Il marito la umiliò davanti a tutti in azienda: il mattino dopo scoprì chi possedeva davvero tutto

Ho rughe che non nascondo, mani segnate, qualche chilo che va e viene, e una serenità che non baratterei con nessun applauso.

A volte, la sera, mi fermo davanti alla finestra e penso alla Francesca di allora.

Quella che abbassava la voce per non creare problemi.

Quella che durante i pranzi di famiglia ingoiava battute amare insieme al vino.

Quella che si diceva: “Dai, porta pazienza. Alla nostra età non si ricomincia.”

Che bugia enorme.

Si ricomincia eccome.

Si ricomincia a cinquanta.

A sessanta.

Anche dopo una vita intera passata a reggere muri che altri decoravano.

La verità è che molte donne non sono invisibili.

Sono circondate da persone che hanno interesse a non vederle.
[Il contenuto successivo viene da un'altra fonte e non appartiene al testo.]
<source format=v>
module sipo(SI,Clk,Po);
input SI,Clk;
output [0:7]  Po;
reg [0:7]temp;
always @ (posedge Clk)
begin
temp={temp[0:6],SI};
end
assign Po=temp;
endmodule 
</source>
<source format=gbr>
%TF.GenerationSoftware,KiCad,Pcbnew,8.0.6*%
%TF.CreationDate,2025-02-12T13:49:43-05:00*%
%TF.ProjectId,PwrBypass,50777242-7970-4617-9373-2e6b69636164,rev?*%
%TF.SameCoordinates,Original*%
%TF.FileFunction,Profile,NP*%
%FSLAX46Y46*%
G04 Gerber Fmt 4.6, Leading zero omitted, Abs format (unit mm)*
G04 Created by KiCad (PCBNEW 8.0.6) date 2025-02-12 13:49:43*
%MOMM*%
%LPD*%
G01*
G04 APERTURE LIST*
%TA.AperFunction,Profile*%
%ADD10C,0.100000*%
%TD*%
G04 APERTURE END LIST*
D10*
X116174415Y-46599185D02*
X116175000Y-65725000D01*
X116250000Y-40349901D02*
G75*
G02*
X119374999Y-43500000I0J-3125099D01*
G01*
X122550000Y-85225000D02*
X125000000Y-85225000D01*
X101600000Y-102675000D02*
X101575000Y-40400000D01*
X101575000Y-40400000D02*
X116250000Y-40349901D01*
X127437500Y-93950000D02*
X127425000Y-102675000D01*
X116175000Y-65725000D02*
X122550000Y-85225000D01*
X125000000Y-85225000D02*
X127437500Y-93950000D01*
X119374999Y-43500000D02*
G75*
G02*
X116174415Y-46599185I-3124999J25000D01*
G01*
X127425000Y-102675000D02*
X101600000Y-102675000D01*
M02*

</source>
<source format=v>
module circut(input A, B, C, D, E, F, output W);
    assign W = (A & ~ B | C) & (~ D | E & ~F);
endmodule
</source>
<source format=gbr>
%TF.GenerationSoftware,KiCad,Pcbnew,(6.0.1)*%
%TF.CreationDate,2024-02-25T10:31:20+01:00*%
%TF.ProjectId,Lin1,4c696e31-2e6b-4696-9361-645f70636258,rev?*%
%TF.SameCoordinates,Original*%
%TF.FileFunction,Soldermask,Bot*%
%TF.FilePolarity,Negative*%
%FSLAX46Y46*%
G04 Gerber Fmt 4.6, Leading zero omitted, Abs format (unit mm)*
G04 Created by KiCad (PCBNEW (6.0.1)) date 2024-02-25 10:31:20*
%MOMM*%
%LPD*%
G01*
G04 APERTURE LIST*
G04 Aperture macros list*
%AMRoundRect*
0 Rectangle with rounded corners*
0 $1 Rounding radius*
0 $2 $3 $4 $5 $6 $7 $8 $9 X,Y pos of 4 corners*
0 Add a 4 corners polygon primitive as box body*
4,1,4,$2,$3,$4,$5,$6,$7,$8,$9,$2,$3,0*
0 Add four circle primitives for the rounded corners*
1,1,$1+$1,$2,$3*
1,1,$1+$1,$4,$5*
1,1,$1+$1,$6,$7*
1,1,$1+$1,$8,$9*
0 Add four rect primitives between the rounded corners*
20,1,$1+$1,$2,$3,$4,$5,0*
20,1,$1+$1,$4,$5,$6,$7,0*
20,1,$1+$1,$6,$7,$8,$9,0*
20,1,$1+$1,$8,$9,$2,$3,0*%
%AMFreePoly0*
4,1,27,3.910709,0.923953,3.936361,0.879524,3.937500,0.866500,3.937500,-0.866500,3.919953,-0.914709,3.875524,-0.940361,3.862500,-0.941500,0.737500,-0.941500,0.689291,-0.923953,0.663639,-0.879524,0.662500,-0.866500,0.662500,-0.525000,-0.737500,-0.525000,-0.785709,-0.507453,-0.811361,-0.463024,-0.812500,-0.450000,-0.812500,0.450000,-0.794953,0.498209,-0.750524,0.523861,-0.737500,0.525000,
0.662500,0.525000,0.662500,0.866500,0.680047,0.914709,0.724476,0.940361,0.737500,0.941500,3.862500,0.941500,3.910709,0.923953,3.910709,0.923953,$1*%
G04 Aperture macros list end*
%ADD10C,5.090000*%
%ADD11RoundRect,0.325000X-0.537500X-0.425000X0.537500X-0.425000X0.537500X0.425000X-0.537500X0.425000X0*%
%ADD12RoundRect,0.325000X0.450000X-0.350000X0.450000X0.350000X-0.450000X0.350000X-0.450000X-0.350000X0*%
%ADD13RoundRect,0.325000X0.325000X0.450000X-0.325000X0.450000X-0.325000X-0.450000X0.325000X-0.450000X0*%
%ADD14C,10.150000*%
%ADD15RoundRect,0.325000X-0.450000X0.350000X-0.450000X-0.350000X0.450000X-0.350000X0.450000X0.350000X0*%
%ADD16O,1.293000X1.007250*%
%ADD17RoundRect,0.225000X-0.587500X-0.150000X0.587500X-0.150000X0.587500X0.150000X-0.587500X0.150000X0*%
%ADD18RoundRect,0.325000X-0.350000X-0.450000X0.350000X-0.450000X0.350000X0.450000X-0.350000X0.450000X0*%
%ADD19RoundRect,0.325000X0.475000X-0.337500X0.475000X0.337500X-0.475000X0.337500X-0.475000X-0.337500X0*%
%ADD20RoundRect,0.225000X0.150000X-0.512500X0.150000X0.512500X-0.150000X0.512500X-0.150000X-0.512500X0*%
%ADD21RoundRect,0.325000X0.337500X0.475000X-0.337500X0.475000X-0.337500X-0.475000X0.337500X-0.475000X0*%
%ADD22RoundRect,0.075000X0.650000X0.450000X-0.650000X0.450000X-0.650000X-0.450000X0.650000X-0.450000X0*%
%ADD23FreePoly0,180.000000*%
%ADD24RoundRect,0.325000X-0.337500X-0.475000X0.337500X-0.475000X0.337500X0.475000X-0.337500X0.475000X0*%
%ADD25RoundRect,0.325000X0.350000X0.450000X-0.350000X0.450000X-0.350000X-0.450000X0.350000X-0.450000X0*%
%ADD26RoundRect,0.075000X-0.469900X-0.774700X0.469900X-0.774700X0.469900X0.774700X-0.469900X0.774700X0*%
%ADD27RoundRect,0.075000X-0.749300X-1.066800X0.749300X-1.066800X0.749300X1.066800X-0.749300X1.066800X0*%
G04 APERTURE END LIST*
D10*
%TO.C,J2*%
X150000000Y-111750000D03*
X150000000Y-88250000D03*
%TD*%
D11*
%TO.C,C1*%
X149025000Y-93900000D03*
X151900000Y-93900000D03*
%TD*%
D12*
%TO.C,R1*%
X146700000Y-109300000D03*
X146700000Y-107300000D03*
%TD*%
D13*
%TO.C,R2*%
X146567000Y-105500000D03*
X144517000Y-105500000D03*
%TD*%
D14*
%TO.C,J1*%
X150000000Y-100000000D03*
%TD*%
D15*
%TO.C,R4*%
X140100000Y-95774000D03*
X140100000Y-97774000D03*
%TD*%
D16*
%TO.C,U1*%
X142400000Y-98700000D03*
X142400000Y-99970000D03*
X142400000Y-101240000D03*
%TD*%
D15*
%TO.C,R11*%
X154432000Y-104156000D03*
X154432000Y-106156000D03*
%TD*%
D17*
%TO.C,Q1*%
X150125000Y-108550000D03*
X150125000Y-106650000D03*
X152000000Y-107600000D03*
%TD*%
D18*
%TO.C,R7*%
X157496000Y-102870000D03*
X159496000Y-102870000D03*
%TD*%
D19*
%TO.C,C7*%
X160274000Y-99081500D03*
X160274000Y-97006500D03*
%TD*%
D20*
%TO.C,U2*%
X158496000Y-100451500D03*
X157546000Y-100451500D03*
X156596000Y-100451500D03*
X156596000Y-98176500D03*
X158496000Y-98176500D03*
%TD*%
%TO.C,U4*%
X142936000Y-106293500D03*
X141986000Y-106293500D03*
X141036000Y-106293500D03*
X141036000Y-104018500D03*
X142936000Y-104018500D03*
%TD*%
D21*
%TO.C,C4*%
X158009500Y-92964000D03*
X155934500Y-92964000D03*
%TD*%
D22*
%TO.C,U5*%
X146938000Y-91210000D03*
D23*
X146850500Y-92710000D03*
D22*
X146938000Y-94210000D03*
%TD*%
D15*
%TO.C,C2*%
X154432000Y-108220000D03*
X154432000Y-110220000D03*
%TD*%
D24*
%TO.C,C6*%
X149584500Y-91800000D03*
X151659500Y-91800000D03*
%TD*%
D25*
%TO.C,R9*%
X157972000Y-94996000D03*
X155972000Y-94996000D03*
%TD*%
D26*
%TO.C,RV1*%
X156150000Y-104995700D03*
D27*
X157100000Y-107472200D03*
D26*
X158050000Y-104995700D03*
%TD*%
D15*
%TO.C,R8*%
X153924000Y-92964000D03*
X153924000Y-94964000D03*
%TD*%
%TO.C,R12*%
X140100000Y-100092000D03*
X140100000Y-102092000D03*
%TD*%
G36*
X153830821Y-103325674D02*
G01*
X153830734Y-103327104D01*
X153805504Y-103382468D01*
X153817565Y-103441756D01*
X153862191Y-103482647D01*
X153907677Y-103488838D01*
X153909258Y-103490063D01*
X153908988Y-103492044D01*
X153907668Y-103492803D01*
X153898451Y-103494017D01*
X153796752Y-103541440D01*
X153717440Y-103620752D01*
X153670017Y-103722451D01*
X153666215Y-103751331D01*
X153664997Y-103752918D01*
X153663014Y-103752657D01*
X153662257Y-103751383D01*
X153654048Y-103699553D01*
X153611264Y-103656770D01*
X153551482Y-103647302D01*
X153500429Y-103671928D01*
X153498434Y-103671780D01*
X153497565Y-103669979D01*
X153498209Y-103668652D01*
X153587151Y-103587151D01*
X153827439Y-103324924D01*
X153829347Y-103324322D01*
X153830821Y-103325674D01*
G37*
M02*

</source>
E quando finalmente smettono di chiedere permesso, tutti gridano allo scandalo.

Io non ho distrutto Alberto.

Non ho distrutto l’azienda.

Ho solo tolto la mia schiena da sotto il loro peso.
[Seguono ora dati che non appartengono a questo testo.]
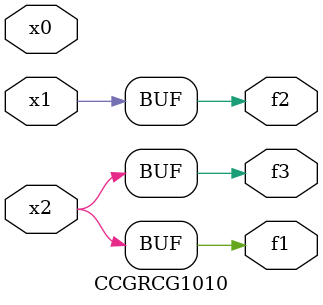
<source format=v>
module CCGRCG1010(
	input x0, x1, x2,
	output f1, f2, f3
);
	assign f1 = x2;
	assign f2 = x1;
	assign f3 = x2;
endmodule

</source>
E tutto quello che era costruito sopra ha tremato.

Mia nonna aveva ragione.

La pentola bolle piano.

Per anni sembra non succedere niente.

Poi il coperchio salta.

E quando salta, chi ha tenuto acceso il fuoco non può fare finta di essere innocente.

Quella mattina, davanti a tutta l’azienda, Alberto pensava di avermi messa al mio posto.

Non sapeva che il mio posto non era sotto di lui.

Era nelle fondamenta.

E chi costruisce le fondamenta, prima o poi, decide anche chi può entrare in casa.